The Day | Rent Regulation Extended Another Three Years

shooting from the hipPhillip Kalantzis-Cope

Good morning, East Village.

City Room reports that the city has extended its participation in rent regulation for another three years, since the current occupancy rate of 3.12 percent (considered a state of housing emergency) is below the 5 percent mark at which it must be lifted.

Racked NY assures that the Patricia Field boutique where a “For Rent” sign went up this weekend isn’t moving very far. The store is set to reopen two doors down, at 306 Bowery, leaving the old space at 302 Bowery available for only $30,000 per month. Takers?

You can now check out Keith Haring’s journal, one page at a time, according to Bowery Boogie.

Washington Square News pens an editorial in favor of NYU’s expansion: ” Our students are not swarms of tourists clogging the veins that circulate through Greenwich Village.
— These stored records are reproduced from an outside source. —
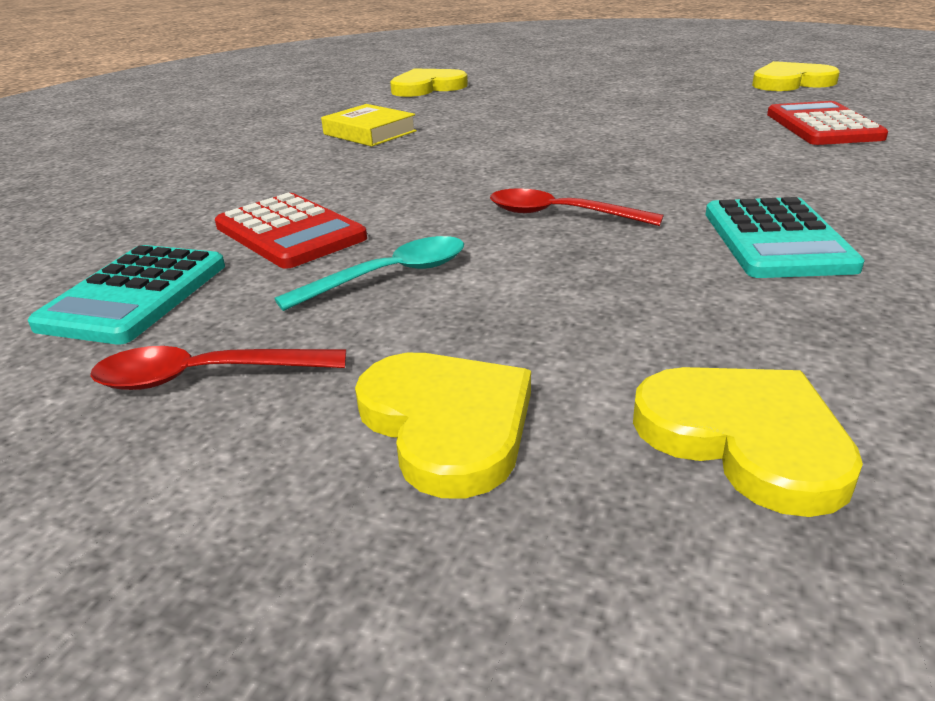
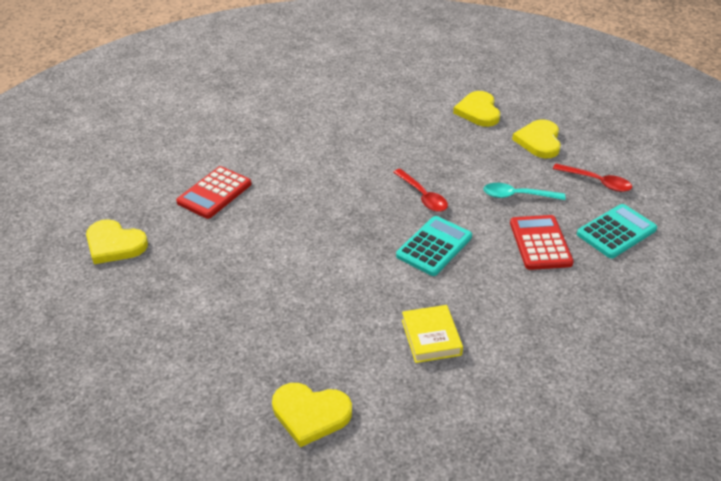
camera: 145 degrees left, 10 degrees up
(776, 240) = (374, 148): turquoise calculator -> turquoise calculator (434, 246)

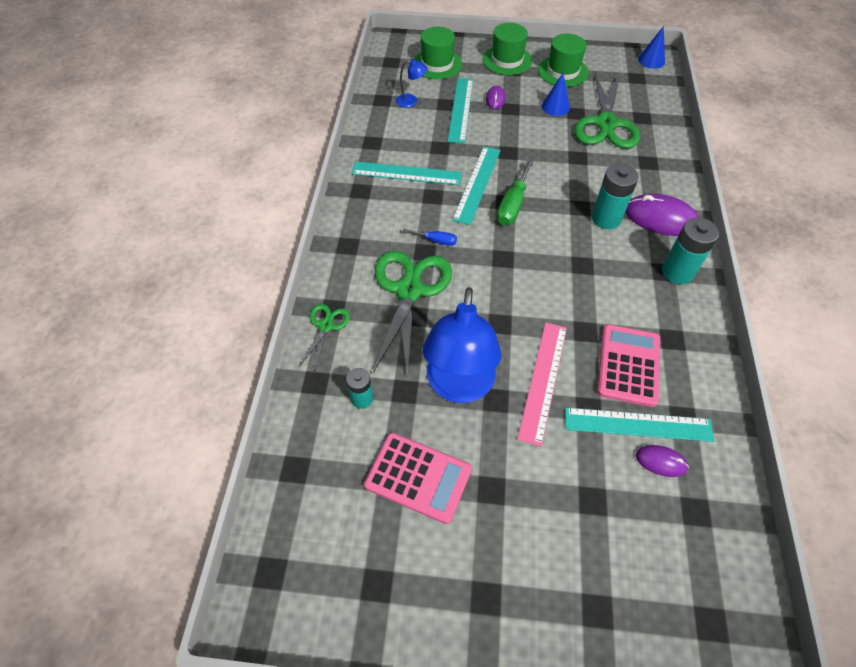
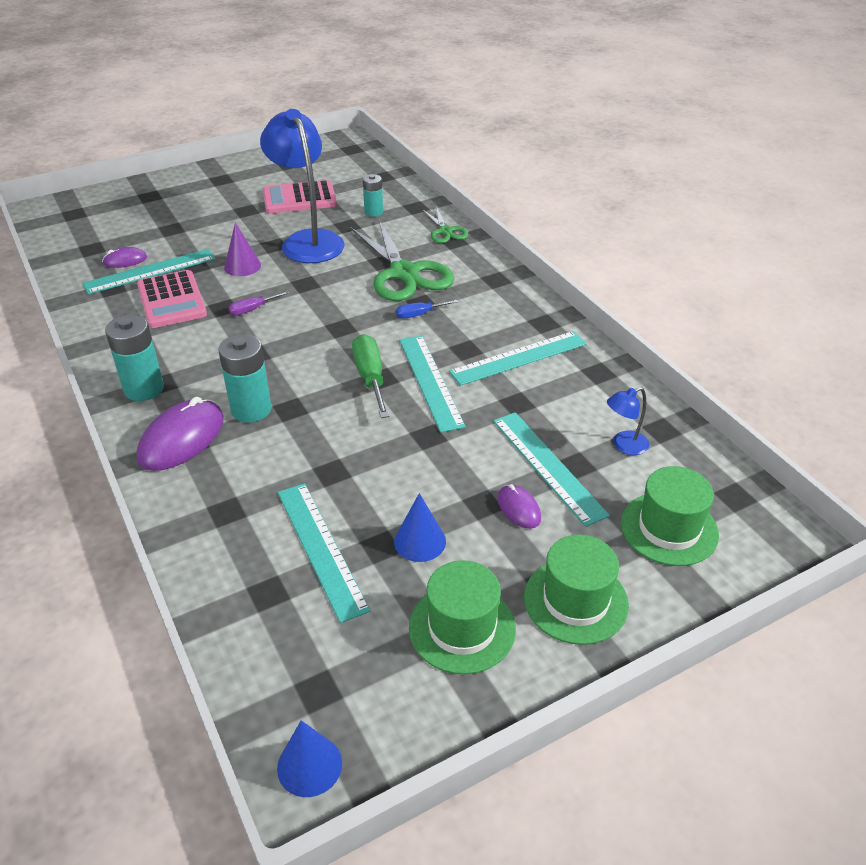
camera: 145 degrees right, 15 degrees down
(543, 381) = (242, 266): pink ruler -> purple cone
(561, 314) = (252, 309): none -> purple screwdriver
(606, 124) = (321, 548): green scissors -> turquoise ruler
(660, 218) = (182, 439): purple mouse -> purple mouse turned 45 degrees counterclockwise

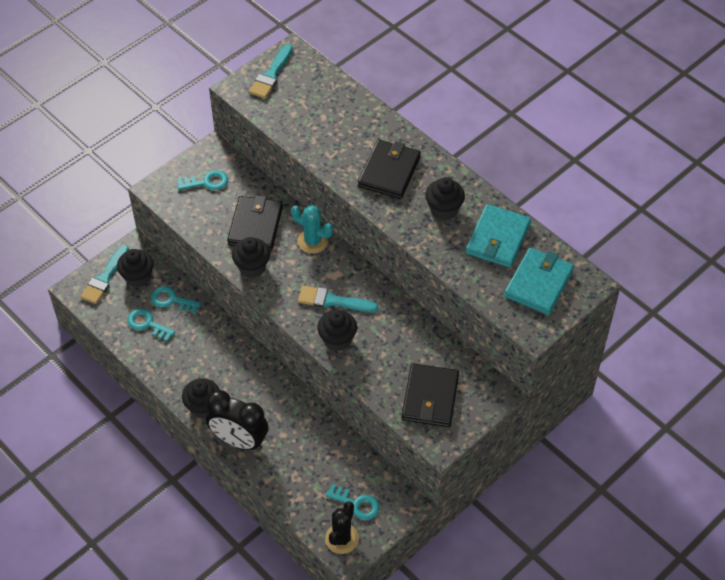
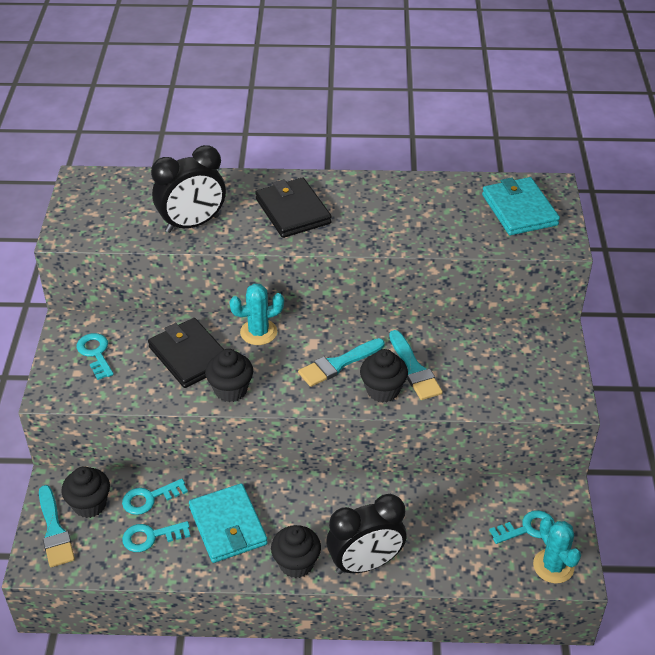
camera: 45 degrees left, 10 degrees down
(206, 182) = (95, 353): turquoise key -> turquoise key turned 60 degrees counterclockwise
(271, 75) = (84, 206): turquoise brush -> turquoise brush (414, 369)
(317, 135) = (192, 224): none -> black clock
(341, 539) = (553, 566): black cactus -> turquoise cactus
(430, 397) = (514, 375): black wallet -> none
(444, 209) = (375, 208): black cupcake -> none
(498, 238) = (445, 201): turquoise wallet -> turquoise wallet (228, 526)

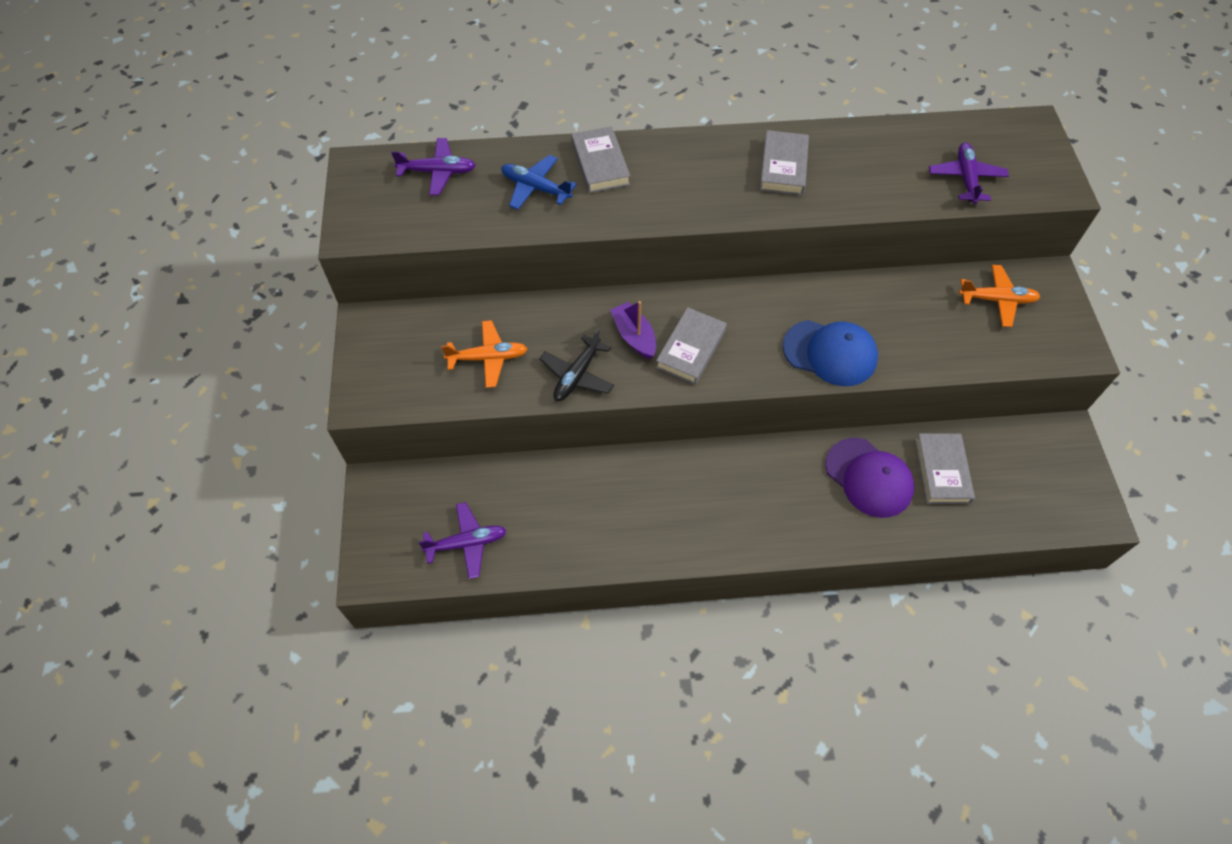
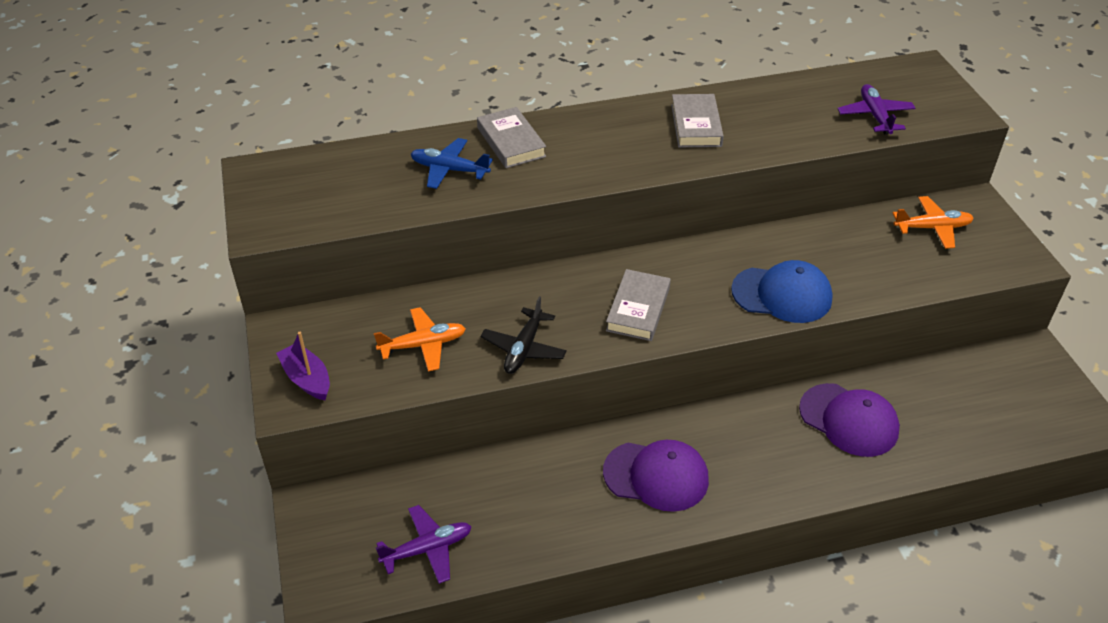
camera: 10 degrees left, 15 degrees down
(438, 172) = (343, 167): purple plane -> none
(634, 336) = (575, 305): purple boat -> purple boat (307, 379)
(679, 505) = (656, 476): none -> purple cap
(942, 471) = (921, 403): grey book -> none

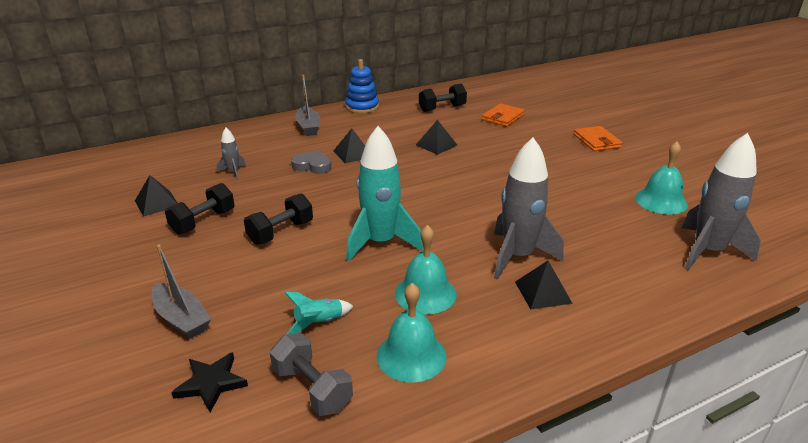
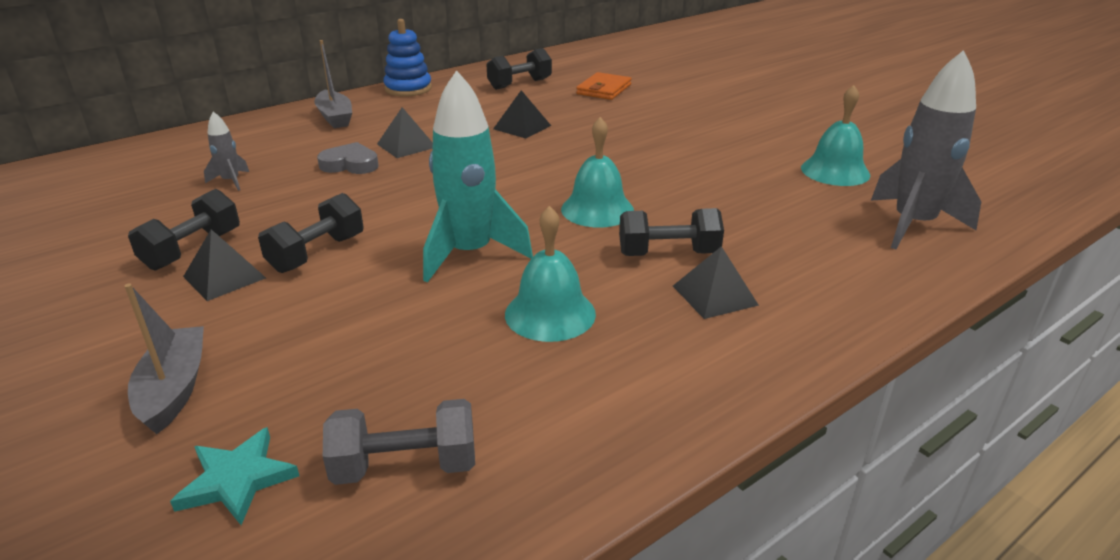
camera: 10 degrees left, 0 degrees up
(157, 203) = (114, 231): black pyramid -> black pyramid (224, 277)
(181, 318) = (174, 389): grey boat -> grey boat turned 135 degrees counterclockwise
(211, 383) = (237, 480): black star -> turquoise star
(312, 388) = (405, 466): grey dumbbell -> grey dumbbell turned 45 degrees counterclockwise
(319, 322) = (398, 370): turquoise rocket -> none
(411, 355) = (548, 400): turquoise bell -> turquoise bell (597, 209)
(518, 256) = (668, 254): grey rocket -> black dumbbell
(596, 141) = (733, 109): orange wallet -> none

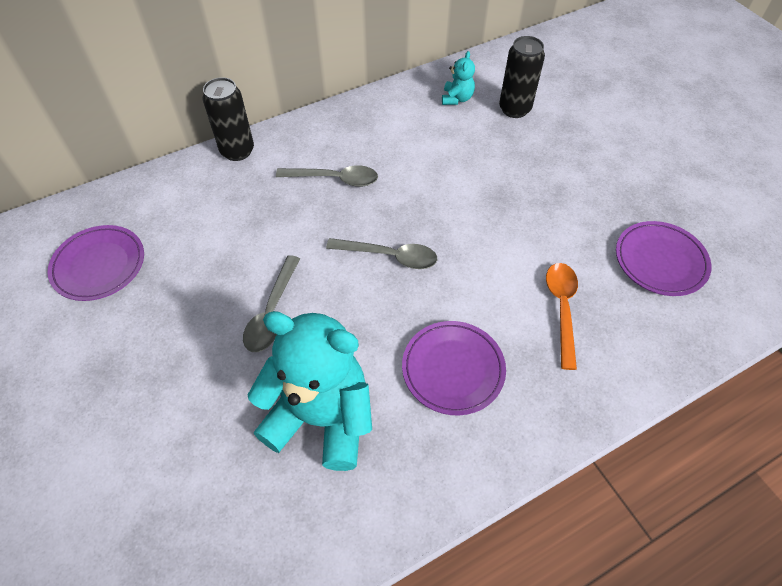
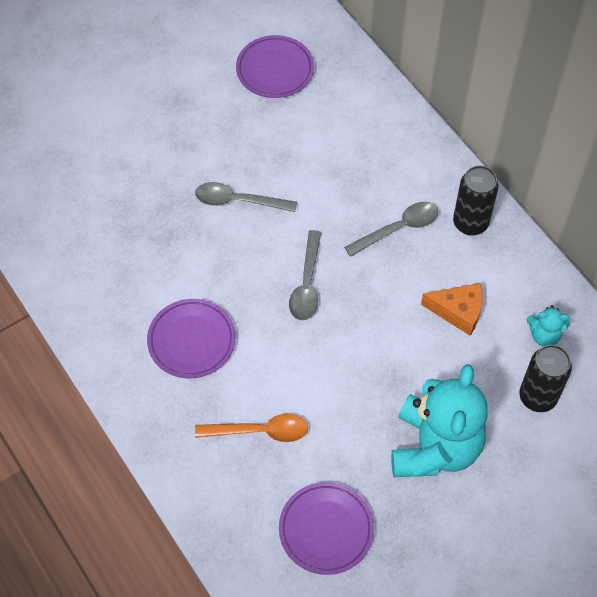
camera: 85 degrees right, 5 degrees up
(237, 151) = (424, 140): black can -> black can (470, 223)
(321, 418) = (144, 249): turquoise teddy bear -> turquoise teddy bear (434, 447)
(335, 179) = (398, 228): grey spoon -> grey spoon turned 120 degrees counterclockwise
(430, 147) = (458, 311): none -> orange cheese

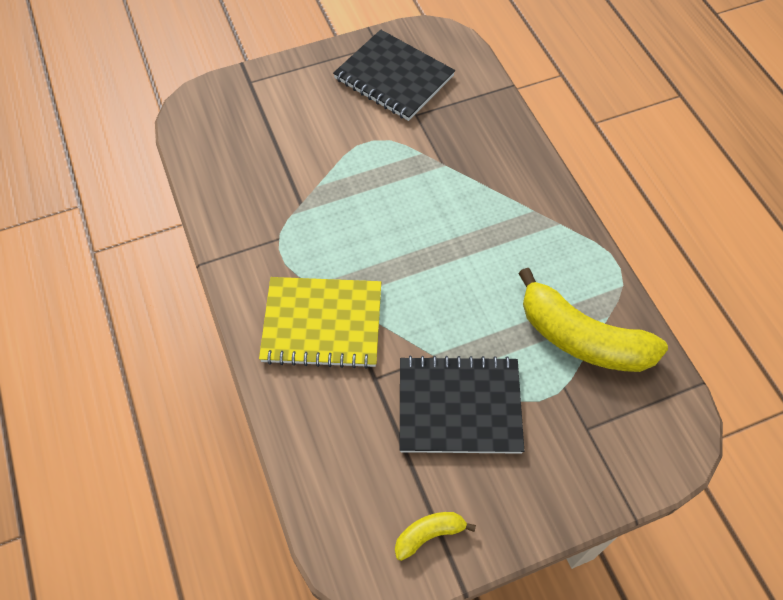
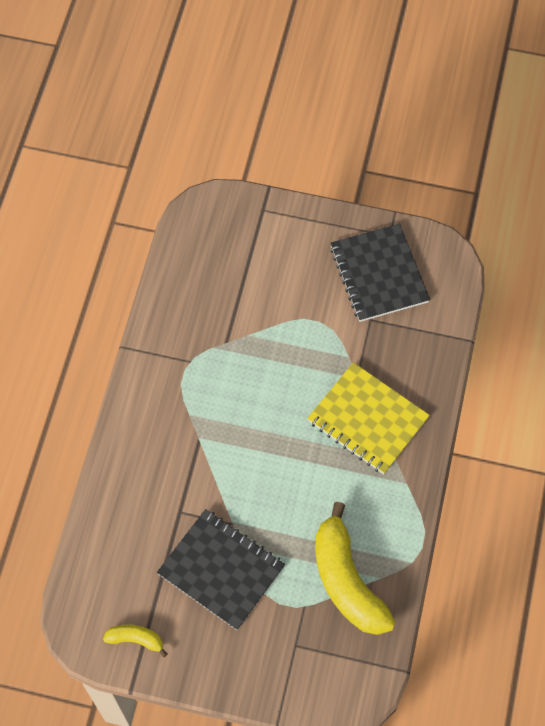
camera: 35 degrees right, 5 degrees up
(322, 324) = (173, 448): yellow notebook -> yellow notebook (367, 420)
Instead, we are a part of its lifeblood; our equally historical university has called the Village home since 1831 and has grown in tandem with the neighborhood, adding a diverse and youthful vibrancy.”

Daily Intel attends another celebrity Occupy Wall Street event at the Bowery Hotel and witnesses “Penn Badgley completely misunderstanding the purpose of a ‘mic check’ by using an actual, physical microphone.”

Via Broadway World, The Horse Trade Theater Group announces “In the Meantime,” a new production at Under St. Marks: “Sitting in a bar watching a game are a couple and a woman sitting by herself. Before the game ends, time stops, and the three of them have the ability to play out new reality after new reality.”

Neighborhoodr picks up a Villager item indicating that Lanza’s is celebrating its 108th anniversary with throwback lunch specials Monday through Thursday: “Soup of the day is $1.75, and 12 entrees are being offered at discounted prices, including penne vodka, $3.25, and chicken marsala, $3.75. A glass of red or white house wine is $3.”

Finally, The Times reports that Poetry in Motion is expected to return to the subway tunnels after a four-year hiatus, per an MTA announcement.